Spektor can jerk tears as well as any sob-story specialist: Lines such as "The flowers you gave me are rotting/and still I refuse to throw them away" expertly communicate inextinguishable optimism in a moribund relationship. But she can follow utter dejection with coy charm, letting subtle shifts in her phrasing mark the changing characters. Her dramatic concerts, during which she completely inhabits and occasionally revamps her fictional subjects, have led some observers to place her in the performance-art category, though she avoids that genre's tiresome peacockery.
Spontaneous vocal dynamics tend to baffle backing bands, which is why Spektor performs alone with her piano and guitar. In the studio, though, she has a few collaborations to her credit, including "Your Honor" (a garage-rock number with Kill Kenada) and "Modern Girls and Old Fashion Men" (a Strokes B-side.)
"With 'Modern Girls,' Julian wrote it," Spektor says. "That was freeing, because I'm so used to completely controlling everything.

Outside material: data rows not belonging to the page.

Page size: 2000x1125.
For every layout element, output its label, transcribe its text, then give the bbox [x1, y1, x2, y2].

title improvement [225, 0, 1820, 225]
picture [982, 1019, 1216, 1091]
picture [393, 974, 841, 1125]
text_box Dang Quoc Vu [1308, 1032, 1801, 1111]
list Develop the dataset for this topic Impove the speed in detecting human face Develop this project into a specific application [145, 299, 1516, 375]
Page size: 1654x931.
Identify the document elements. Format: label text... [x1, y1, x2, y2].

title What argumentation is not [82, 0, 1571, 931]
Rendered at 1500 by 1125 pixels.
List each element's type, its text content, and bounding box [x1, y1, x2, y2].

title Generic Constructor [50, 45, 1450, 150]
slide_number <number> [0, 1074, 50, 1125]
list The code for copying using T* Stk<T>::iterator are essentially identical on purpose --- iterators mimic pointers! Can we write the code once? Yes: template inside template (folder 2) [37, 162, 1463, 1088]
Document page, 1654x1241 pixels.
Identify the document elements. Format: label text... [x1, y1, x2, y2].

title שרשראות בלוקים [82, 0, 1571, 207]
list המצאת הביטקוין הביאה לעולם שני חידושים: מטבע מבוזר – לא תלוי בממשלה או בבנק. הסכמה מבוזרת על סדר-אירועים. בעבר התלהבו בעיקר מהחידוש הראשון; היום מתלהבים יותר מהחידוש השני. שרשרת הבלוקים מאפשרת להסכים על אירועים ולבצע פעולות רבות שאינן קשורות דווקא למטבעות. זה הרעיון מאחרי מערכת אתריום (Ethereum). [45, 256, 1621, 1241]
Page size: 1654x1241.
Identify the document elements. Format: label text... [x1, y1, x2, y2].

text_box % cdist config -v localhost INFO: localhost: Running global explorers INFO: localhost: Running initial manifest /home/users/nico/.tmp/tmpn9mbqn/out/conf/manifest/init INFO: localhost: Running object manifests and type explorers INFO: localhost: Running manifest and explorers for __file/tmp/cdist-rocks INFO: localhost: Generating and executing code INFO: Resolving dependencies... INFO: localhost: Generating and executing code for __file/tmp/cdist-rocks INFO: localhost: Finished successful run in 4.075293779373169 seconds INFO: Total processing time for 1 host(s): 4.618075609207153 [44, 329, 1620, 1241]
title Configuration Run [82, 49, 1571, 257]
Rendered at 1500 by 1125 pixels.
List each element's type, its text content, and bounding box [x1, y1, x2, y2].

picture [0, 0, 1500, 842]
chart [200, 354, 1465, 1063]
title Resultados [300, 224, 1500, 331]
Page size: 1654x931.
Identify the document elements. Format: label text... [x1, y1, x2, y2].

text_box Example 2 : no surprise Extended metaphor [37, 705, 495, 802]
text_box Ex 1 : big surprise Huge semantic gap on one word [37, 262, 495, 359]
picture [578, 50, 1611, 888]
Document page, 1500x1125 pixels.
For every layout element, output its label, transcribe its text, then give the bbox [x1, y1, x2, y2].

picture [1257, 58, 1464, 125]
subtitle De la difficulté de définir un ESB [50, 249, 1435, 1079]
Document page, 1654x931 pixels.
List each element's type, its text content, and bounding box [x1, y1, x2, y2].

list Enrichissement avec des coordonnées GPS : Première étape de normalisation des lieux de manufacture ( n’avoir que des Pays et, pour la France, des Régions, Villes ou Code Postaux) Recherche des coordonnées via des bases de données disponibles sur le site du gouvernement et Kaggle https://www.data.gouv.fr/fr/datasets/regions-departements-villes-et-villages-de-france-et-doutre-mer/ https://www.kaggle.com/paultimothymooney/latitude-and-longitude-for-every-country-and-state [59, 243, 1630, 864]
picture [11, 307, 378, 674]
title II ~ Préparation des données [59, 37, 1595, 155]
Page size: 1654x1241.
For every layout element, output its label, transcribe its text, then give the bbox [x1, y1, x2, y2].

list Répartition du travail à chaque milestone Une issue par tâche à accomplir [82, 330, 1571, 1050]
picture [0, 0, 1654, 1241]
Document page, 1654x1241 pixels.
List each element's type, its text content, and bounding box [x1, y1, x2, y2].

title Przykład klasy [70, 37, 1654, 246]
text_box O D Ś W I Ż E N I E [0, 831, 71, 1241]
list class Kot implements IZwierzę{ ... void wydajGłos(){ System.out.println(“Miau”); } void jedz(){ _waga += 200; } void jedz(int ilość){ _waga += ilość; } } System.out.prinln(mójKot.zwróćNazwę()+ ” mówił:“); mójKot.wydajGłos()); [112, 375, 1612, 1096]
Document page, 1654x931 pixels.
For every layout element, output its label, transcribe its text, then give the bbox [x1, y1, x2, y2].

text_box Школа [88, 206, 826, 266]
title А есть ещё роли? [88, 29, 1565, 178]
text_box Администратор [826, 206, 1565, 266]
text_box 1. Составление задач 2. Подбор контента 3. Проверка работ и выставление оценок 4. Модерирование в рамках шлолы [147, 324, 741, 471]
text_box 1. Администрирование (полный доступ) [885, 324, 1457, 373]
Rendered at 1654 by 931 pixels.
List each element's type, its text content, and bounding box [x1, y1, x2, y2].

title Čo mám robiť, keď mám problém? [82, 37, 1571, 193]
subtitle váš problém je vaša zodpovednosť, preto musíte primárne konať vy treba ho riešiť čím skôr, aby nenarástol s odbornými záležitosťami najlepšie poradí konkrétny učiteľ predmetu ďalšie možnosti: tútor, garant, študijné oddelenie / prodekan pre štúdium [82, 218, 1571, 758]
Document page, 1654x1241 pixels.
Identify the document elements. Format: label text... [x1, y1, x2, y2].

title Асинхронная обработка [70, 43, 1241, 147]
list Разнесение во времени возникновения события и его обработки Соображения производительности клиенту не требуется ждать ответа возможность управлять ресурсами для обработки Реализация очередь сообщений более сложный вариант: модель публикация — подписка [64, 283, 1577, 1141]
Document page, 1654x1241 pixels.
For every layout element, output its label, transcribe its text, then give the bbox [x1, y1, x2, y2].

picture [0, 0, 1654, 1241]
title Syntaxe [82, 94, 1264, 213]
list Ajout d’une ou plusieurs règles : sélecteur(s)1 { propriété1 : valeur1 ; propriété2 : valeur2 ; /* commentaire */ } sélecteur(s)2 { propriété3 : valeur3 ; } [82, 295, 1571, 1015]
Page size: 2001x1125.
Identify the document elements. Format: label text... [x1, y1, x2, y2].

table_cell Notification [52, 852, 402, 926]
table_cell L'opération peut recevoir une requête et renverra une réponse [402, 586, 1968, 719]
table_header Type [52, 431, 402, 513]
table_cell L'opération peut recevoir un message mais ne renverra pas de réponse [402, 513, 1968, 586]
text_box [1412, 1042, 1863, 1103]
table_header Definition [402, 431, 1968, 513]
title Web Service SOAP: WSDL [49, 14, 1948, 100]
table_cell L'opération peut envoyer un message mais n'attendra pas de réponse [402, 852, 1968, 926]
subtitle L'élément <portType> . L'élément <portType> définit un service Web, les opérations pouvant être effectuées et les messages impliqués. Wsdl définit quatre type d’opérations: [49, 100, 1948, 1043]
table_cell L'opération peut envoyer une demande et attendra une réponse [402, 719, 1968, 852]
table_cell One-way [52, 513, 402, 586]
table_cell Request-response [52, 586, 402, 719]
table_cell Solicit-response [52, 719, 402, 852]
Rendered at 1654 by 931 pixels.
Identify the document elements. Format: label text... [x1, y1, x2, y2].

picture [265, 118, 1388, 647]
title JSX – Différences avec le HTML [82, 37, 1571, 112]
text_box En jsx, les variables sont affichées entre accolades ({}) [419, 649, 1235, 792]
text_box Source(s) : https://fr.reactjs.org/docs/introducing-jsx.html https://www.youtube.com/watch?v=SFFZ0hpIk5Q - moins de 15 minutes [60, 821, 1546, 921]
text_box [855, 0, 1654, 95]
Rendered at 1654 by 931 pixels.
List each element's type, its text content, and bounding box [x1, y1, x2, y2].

I'd never sang a song I hadn't written."
Spektor has many more partnerships in mind. However, even in the creative process, she prefers conceptual constructs to the firm realities of recorded material. She's an internally prolific artist whose productivity will never come close to matching her imagination, which makes her album-enhancing live show essential. "I've got an entire record of electronic stuff in my head," she says. "Some people get out of that realm of the dream and actually make it tangible. I don't get it out there."